§ **RECORD EXCERPTS**:
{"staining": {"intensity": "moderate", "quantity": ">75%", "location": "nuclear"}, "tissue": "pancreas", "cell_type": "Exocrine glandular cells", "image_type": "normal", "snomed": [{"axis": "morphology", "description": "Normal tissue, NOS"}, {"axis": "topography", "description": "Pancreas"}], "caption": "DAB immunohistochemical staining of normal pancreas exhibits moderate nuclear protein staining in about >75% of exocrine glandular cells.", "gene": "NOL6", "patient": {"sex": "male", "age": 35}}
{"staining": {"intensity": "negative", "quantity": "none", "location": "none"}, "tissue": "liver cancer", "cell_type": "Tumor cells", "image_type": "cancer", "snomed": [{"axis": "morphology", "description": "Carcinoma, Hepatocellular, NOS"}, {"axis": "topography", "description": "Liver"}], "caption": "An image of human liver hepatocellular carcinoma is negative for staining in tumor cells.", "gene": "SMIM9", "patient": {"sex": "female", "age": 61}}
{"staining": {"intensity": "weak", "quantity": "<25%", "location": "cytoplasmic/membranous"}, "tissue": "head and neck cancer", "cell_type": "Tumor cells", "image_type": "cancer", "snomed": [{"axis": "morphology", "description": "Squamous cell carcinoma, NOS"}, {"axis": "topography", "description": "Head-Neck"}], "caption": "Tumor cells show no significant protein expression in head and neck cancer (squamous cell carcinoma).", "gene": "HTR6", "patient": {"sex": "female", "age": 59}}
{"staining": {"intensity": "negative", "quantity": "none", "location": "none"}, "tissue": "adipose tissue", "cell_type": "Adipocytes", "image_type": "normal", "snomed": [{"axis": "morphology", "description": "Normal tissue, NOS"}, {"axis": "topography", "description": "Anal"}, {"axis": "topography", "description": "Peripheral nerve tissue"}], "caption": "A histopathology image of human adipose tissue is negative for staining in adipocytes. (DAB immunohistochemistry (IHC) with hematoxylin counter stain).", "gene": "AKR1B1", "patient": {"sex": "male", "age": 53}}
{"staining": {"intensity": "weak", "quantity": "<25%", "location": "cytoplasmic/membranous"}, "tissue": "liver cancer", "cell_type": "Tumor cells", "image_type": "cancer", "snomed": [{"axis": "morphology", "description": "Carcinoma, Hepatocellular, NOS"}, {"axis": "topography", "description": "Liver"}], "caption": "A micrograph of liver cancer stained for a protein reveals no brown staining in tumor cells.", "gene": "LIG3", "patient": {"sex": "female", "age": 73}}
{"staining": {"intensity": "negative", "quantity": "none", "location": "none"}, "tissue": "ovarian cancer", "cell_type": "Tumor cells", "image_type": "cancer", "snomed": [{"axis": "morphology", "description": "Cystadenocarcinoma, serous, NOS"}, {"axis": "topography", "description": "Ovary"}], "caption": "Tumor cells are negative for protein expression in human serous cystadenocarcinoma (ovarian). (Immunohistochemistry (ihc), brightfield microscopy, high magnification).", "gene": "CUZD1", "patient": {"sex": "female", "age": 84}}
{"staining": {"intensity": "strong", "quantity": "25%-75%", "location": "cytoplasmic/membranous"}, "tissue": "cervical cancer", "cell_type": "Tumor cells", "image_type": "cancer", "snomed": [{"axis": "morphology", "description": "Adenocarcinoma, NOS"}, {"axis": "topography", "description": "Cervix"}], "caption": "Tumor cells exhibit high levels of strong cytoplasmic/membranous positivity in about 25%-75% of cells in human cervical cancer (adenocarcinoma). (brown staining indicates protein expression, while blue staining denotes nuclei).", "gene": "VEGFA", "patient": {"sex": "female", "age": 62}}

§ **WORK ORDER**:
The full set of entries must be restated exactly, with none omitted.

§ **ANSWER SECTION**:
{"staining": {"intensity": "moderate", "quantity": ">75%", "location": "nuclear"}, "tissue": "pancreas", "cell_type": "Exocrine glandular cells", "image_type": "normal", "snomed": [{"axis": "morphology", "description": "Normal tissue, NOS"}, {"axis": "topography", "description": "Pancreas"}], "caption": "DAB immunohistochemical staining of normal pancreas exhibits moderate nuclear protein staining in about >75% of exocrine glandular cells.", "gene": "NOL6", "patient": {"sex": "male", "age": 35}}
{"staining": {"intensity": "negative", "quantity": "none", "location": "none"}, "tissue": "liver cancer", "cell_type": "Tumor cells", "image_type": "cancer", "snomed": [{"axis": "morphology", "description": "Carcinoma, Hepatocellular, NOS"}, {"axis": "topography", "description": "Liver"}], "caption": "An image of human liver hepatocellular carcinoma is negative for staining in tumor cells.", "gene": "SMIM9", "patient": {"sex": "female", "age": 61}}
{"staining": {"intensity": "weak", "quantity": "<25%", "location": "cytoplasmic/membranous"}, "tissue": "head and neck cancer", "cell_type": "Tumor cells", "image_type": "cancer", "snomed": [{"axis": "morphology", "description": "Squamous cell carcinoma, NOS"}, {"axis": "topography", "description": "Head-Neck"}], "caption": "Tumor cells show no significant protein expression in head and neck cancer (squamous cell carcinoma).", "gene": "HTR6", "patient": {"sex": "female", "age": 59}}
{"staining": {"intensity": "negative", "quantity": "none", "location": "none"}, "tissue": "adipose tissue", "cell_type": "Adipocytes", "image_type": "normal", "snomed": [{"axis": "morphology", "description": "Normal tissue, NOS"}, {"axis": "topography", "description": "Anal"}, {"axis": "topography", "description": "Peripheral nerve tissue"}], "caption": "A histopathology image of human adipose tissue is negative for staining in adipocytes. (DAB immunohistochemistry (IHC) with hematoxylin counter stain).", "gene": "AKR1B1", "patient": {"sex": "male", "age": 53}}
{"staining": {"intensity": "weak", "quantity": "<25%", "location": "cytoplasmic/membranous"}, "tissue": "liver cancer", "cell_type": "Tumor cells", "image_type": "cancer", "snomed": [{"axis": "morphology", "description": "Carcinoma, Hepatocellular, NOS"}, {"axis": "topography", "description": "Liver"}], "caption": "A micrograph of liver cancer stained for a protein reveals no brown staining in tumor cells.", "gene": "LIG3", "patient": {"sex": "female", "age": 73}}
{"staining": {"intensity": "negative", "quantity": "none", "location": "none"}, "tissue": "ovarian cancer", "cell_type": "Tumor cells", "image_type": "cancer", "snomed": [{"axis": "morphology", "description": "Cystadenocarcinoma, serous, NOS"}, {"axis": "topography", "description": "Ovary"}], "caption": "Tumor cells are negative for protein expression in human serous cystadenocarcinoma (ovarian). (Immunohistochemistry (ihc), brightfield microscopy, high magnification).", "gene": "CUZD1", "patient": {"sex": "female", "age": 84}}
{"staining": {"intensity": "strong", "quantity": "25%-75%", "location": "cytoplasmic/membranous"}, "tissue": "cervical cancer", "cell_type": "Tumor cells", "image_type": "cancer", "snomed": [{"axis": "morphology", "description": "Adenocarcinoma, NOS"}, {"axis": "topography", "description": "Cervix"}], "caption": "Tumor cells exhibit high levels of strong cytoplasmic/membranous positivity in about 25%-75% of cells in human cervical cancer (adenocarcinoma). (brown staining indicates protein expression, while blue staining denotes nuclei).", "gene": "VEGFA", "patient": {"sex": "female", "age": 62}}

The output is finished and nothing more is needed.